The report underlines that economic growth and affordable, reliable and clean energy are not mutually exclusive, and thinking them together will contribute to observing the Paris Agreement objective of reducing global warming well below 2 degrees Celsius. Cost-effective, clean electricity has become unstoppable due to the falling costs of renewables and batteries, and there is still space to improve energy productivity (the energy intensity of GDP). With appropriate policies in place, it would be possible to build power systems that rely on renewable sources for 80-90% of supply within 15 years and deliver electricity able to compete with the fossil fuels-based power generation.
The ETC’s stated purpose is to “accelerate change towards low carbon energy systems that enable robust economic development and limit the rise in global temperature to well below 2 degrees Celsius.”
“Despite the scale of the challenges facing us, we firmly believe the required transition is technically and economically achievable if immediate action is taken. We are ambitious but realistic,” said ETC Chair Adair Turner.
“This is not just another plan; it’s a better plan,” added co-chair Ajay Mathur. “We show how the world can remove barriers to transform challenges into opportunities, not only in advanced economies, but also in emerging countries.”

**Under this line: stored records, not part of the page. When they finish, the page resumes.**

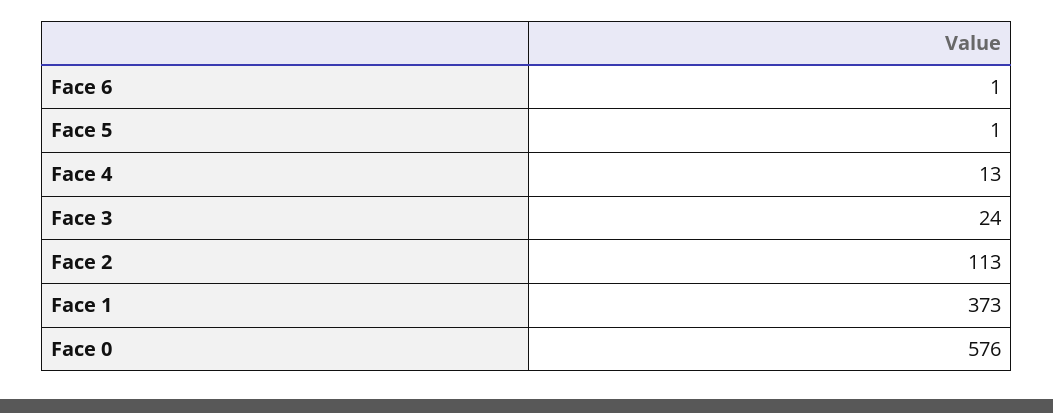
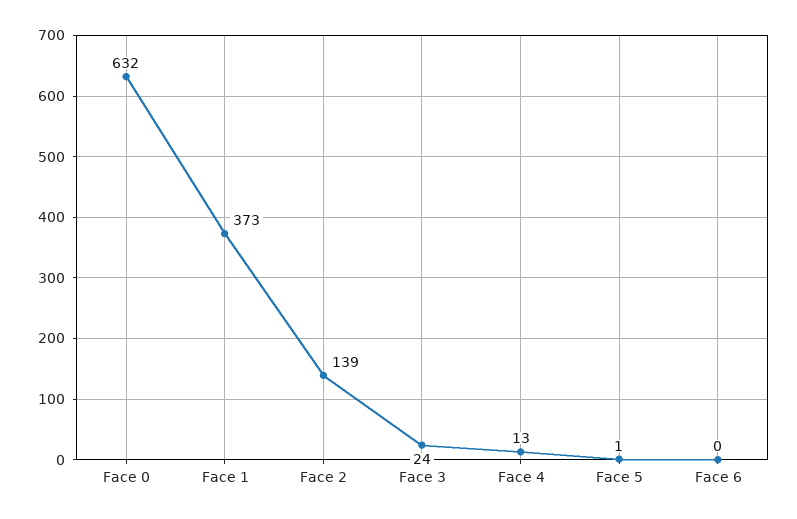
Face 6: 1 -> 0
Face 2: 113 -> 139
Face 0: 576 -> 632

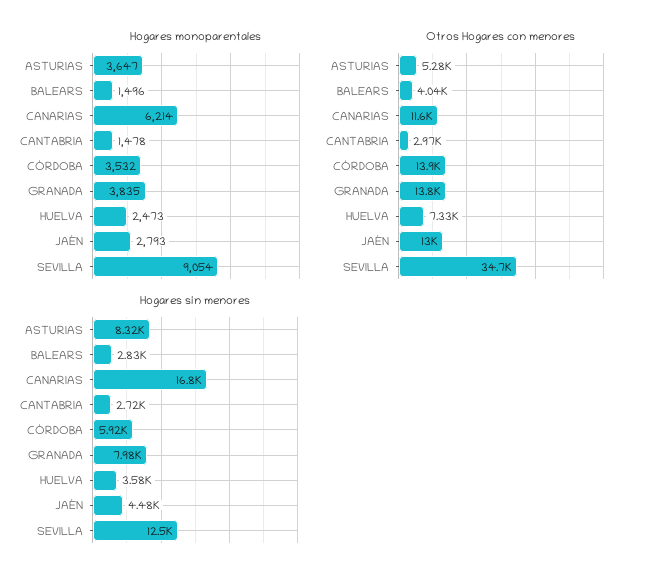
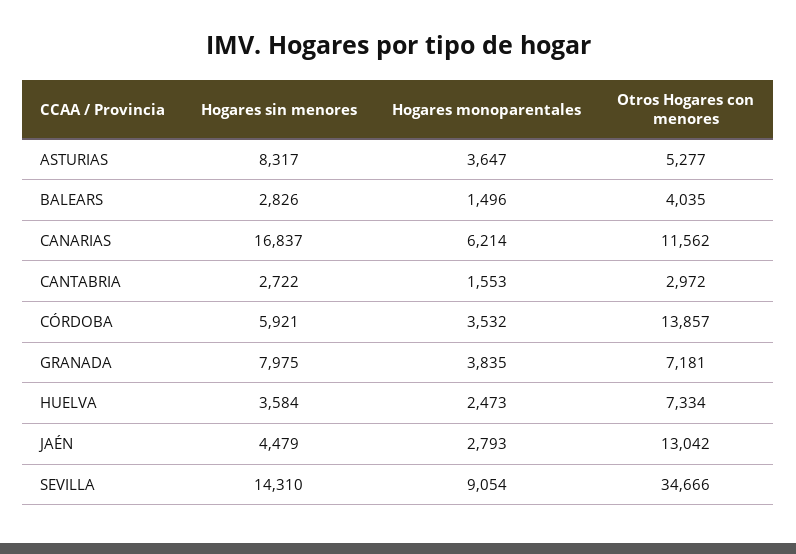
Hogares monoparentales, CANTABRIA: 1478 -> 1553
Otros Hogares con menores, GRANADA: 13800 -> 7181
Hogares sin menores, SEVILLA: 12500 -> 14310

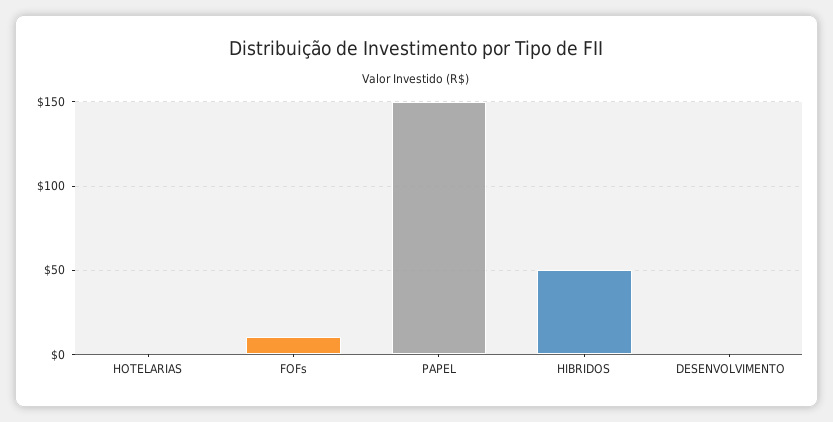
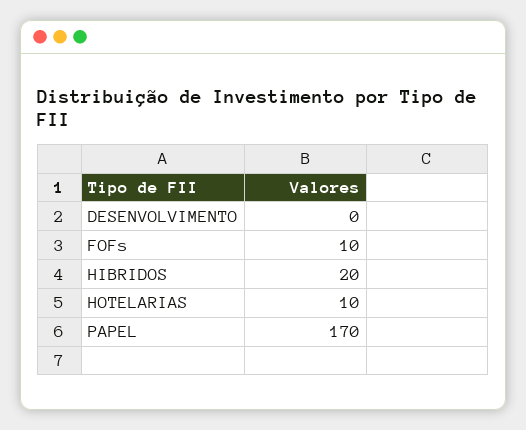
HOTELARIAS: 0 -> 10
PAPEL: 150 -> 170
HIBRIDOS: 50 -> 20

Meanwhile, the ETC warned that U.S. plans to withdraw from the Paris Agreement would slow progress and increase the cost of transition, including for the U.S. itself, making it “more difficult for American businesses to seize the economic opportunities offered by a low-carbon pathway and develop U.S. leadership and competitive advantage in these new sectors, (limiting) the benefits of the transition for American businesses and impact negatively jobs creation. If the U.S. steps down from leading the energy transition globally, other countries are ready and eager to step up and take the lead.”